C’est le deuxième exemple le plus important.

  • Stathme : On choisit le degré du polynôme, $v(P) = \deg(P)$.
  • Division : Pour deux polynômes $A, B \in K[X]$ avec $B \neq 0$, l’algorithme de division polynomiale (la « potence ») garantit l’existence de $Q, R$ tels que $A = BQ + R$ avec $\deg(R) < \deg(B)$ ou $R=0$. Cette condition se traduit par $v(R) < v(B)$ si $R \neq 0$.
Donc, $K[X]$ est un anneau euclidien pour tout corps $K$.

Exemple 3 : L’anneau des entiers de Gauss $\mathbb{Z}[i]$

L’anneau des entiers de Gauss est l’ensemble des nombres complexes de la forme $a+bi$ où $a,b \in \mathbb{Z}$.

  • Stathme : On choisit la norme (le carré du module) : $v(a+bi) = a^2+b^2$.
  • Division : Pour diviser $z_1$ par $z_2$, on calcule le rapport $\frac{z_1}{z_2}$ dans $\mathbb{C}$. Soit $\frac{z_1}{z_2} = x+iy$. On choisit l’entier de Gauss $q = m+ni$ le plus « proche » de $x+iy$ (c’est-à-dire $m, n$ sont les entiers les plus proches de $x, y$). On pose alors $r = z_1 – qz_2$. On peut montrer que la norme de $r$ est strictement plus petite que la norme de $z_2$.
Donc, $\mathbb{Z}[i]$ est un anneau euclidien.

Propriété Fondamentale : Le Lien avec les Anneaux Principaux

La raison pour laquelle les anneaux euclidiens sont si importants est qu’ils fournissent une méthode constructive pour prouver qu’un anneau est principal.

Théorème : Tout anneau euclidien est principal

Idée de la preuve : La preuve est une généralisation directe de celle utilisée pour $\mathbb{Z}$ et $K[X]$. Soit $A$ un anneau euclidien muni d’un stathme $v$, et soit $I$ un idéal de $A$.

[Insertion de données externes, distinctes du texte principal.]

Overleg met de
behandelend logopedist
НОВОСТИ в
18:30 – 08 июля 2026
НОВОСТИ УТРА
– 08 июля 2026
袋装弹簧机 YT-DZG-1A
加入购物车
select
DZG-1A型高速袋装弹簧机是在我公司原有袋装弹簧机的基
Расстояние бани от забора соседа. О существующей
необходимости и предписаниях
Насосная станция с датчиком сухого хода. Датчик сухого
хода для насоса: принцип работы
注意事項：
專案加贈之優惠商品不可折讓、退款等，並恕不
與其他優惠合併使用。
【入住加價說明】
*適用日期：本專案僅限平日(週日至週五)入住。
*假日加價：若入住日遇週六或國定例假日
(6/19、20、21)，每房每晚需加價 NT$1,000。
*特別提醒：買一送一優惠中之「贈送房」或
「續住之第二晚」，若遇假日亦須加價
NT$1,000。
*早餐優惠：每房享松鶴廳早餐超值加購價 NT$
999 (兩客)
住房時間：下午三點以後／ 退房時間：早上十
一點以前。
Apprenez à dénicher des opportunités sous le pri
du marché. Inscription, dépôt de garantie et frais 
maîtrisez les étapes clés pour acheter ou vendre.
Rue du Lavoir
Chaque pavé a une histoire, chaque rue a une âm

  • Si $I = \{0\}$, alors $I=(0)$, qui est principal.
  • Si $I \neq \{0\}$, on considère l’ensemble des valeurs prises par le stathme sur les éléments non nuls de $I$ : $\{v(x) \mid x \in I \setminus \{0\}\}$. Cet ensemble est une partie non vide de $\mathbb{N}$, il admet donc un plus petit élément.
  • Soit $b$ un élément de $I \setminus \{0\}$ tel que $v(b)$ soit minimal. Nous allons montrer que $I=(b)$.
  • L’inclusion $(b) \subseteq I$ est évidente. Pour l’autre sens, soit $a \in I$. On effectue la division euclidienne de $a$ par $b$ : $a=bq+r$ avec $r=0$ ou $v(r) < v(b)$.
  • Comme $a \in I$ et $b \in I$, on a $r = a-bq \in I$. Mais $b$ a été choisi pour que $v(b)$ soit minimal parmi les éléments non nuls de $I$. La condition $v(r) < v(b)$ force donc $r=0$.
  • Ainsi, $a=bq$, ce qui signifie que $a \in (b)$. Ceci étant vrai pour tout $a \in I$, on a $I \subseteq (b)$.

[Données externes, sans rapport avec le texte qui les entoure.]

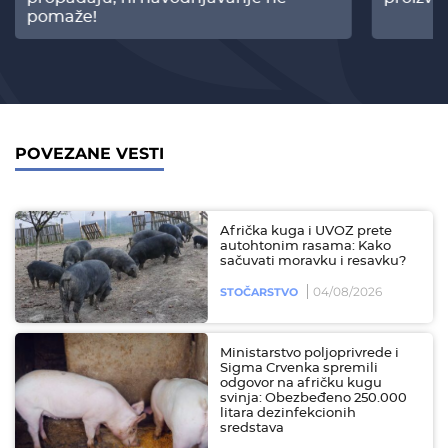
pomaže!
POVEZANE VESTI
Afrička kuga i UVOZ prete
autohtonim rasama: Kako
sačuvati moravku i resavku?
04/08/2026
STOČARSTVO
Ministarstvo poljoprivrede i
Sigma Crvenka spremili
odgovor na afričku kugu
svinja: Obezbeđeno 250.000
litara dezinfekcionih
sredstava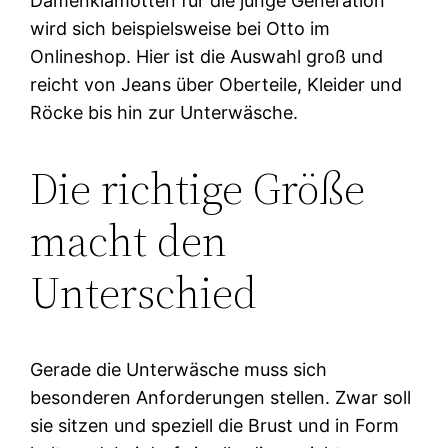
Damenklamotten für die junge Generation
wird sich beispielsweise bei Otto im
Onlineshop. Hier ist die Auswahl groß und
reicht von Jeans über Oberteile, Kleider und
Röcke bis hin zur Unterwäsche.
Die richtige Größe
macht den
Unterschied
Gerade die Unterwäsche muss sich
besonderen Anforderungen stellen. Zwar soll
sie sitzen und speziell die Brust und in Form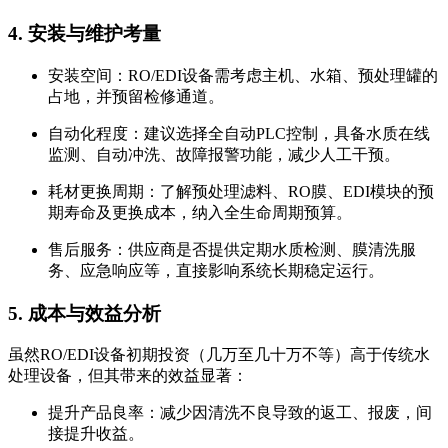
4. 安装与维护考量
安装空间：RO/EDI设备需考虑主机、水箱、预处理罐的
占地，并预留检修通道。
自动化程度：建议选择全自动PLC控制，具备水质在线
监测、自动冲洗、故障报警功能，减少人工干预。
耗材更换周期：了解预处理滤料、RO膜、EDI模块的预
期寿命及更换成本，纳入全生命周期预算。
售后服务：供应商是否提供定期水质检测、膜清洗服
务、应急响应等，直接影响系统长期稳定运行。
5. 成本与效益分析
虽然RO/EDI设备初期投资（几万至几十万不等）高于传统水
处理设备，但其带来的效益显著：
提升产品良率：减少因清洗不良导致的返工、报废，间
接提升收益。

On a donc bien montré que $I=(b)$, et l’anneau $A$ est principal.

Cela nous donne la hiérarchie suivante : $$ \{ \text{Anneaux Euclidiens} \} \subset \{ \text{Anneaux Principaux} \} \subset \{ \text{Anneaux Factoriels} \} $$ Il existe des anneaux principaux qui ne sont pas euclidiens (par exemple $\mathbb{Z}\left[\frac{1+i\sqrt{19}}{2}\right]$), donc la première inclusion est stricte.